Required work
Present all of the material below as a Markdown table with the columns Row and Line, giving a row number and the line's text and skipping blank lines. Leave the pictures out of the table.

== == ==

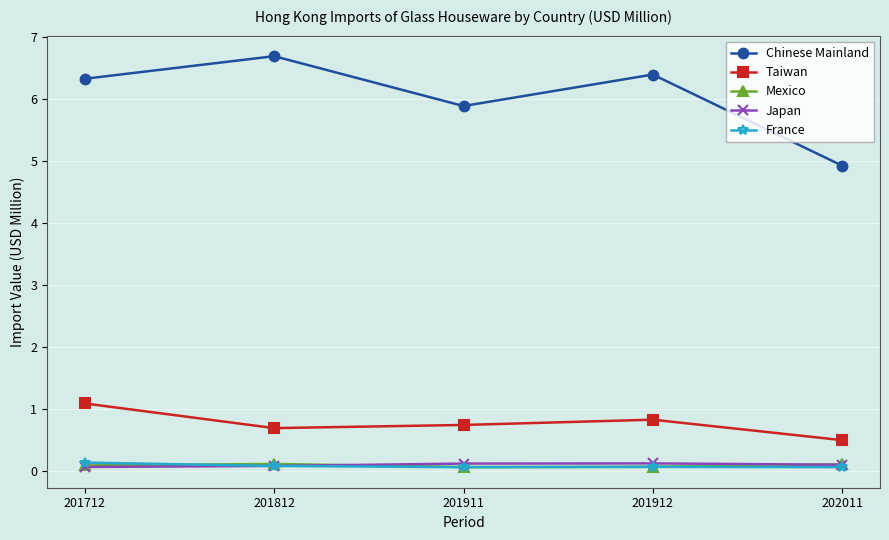

Which series has the largest total across all categories?

Chinese Mainland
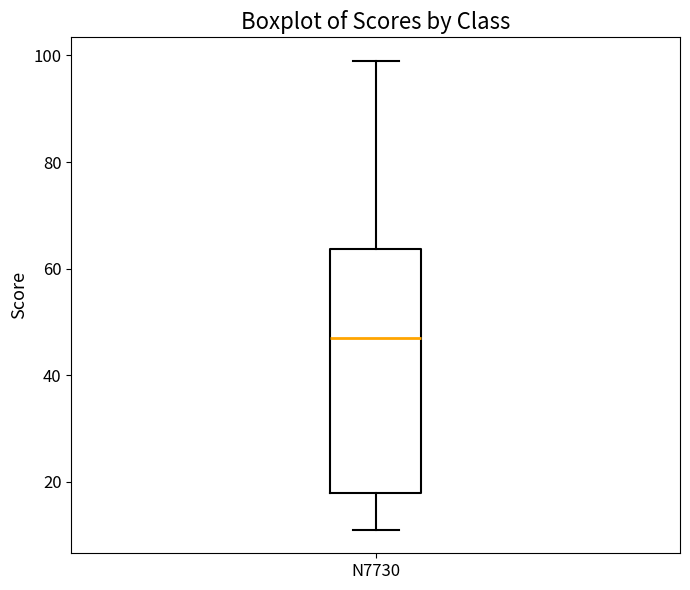

Transcribe this box plot: give where the median line is, the range the box spans, and where the two whiskers end, as read against the y-axis. The values are not printed on the chart, so give them approximately, as read against the axis.

median 48, box 18 to 64, whiskers 12 to 100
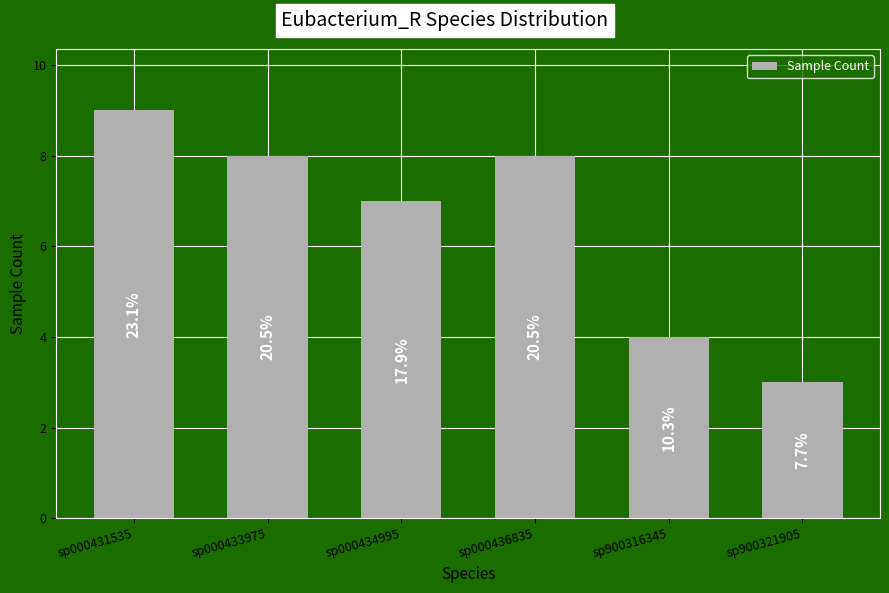

What is the greatest value displayed?

9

== == ==

Answer to the exercise
| Row | Line |
|---|---|
| 1 | Which series has the largest total across all categories? |
| 2 | Chinese Mainland |
| 3 | Transcribe this box plot: give where the median line is, the range the box spans, and where the two whiskers end, as read against the y-axis. The values are not printed on the chart, so give them approximately, as read against the axis. |
| 4 | median 48, box 18 to 64, whiskers 12 to 100 |
| 5 | What is the greatest value displayed? |
| 6 | 9 |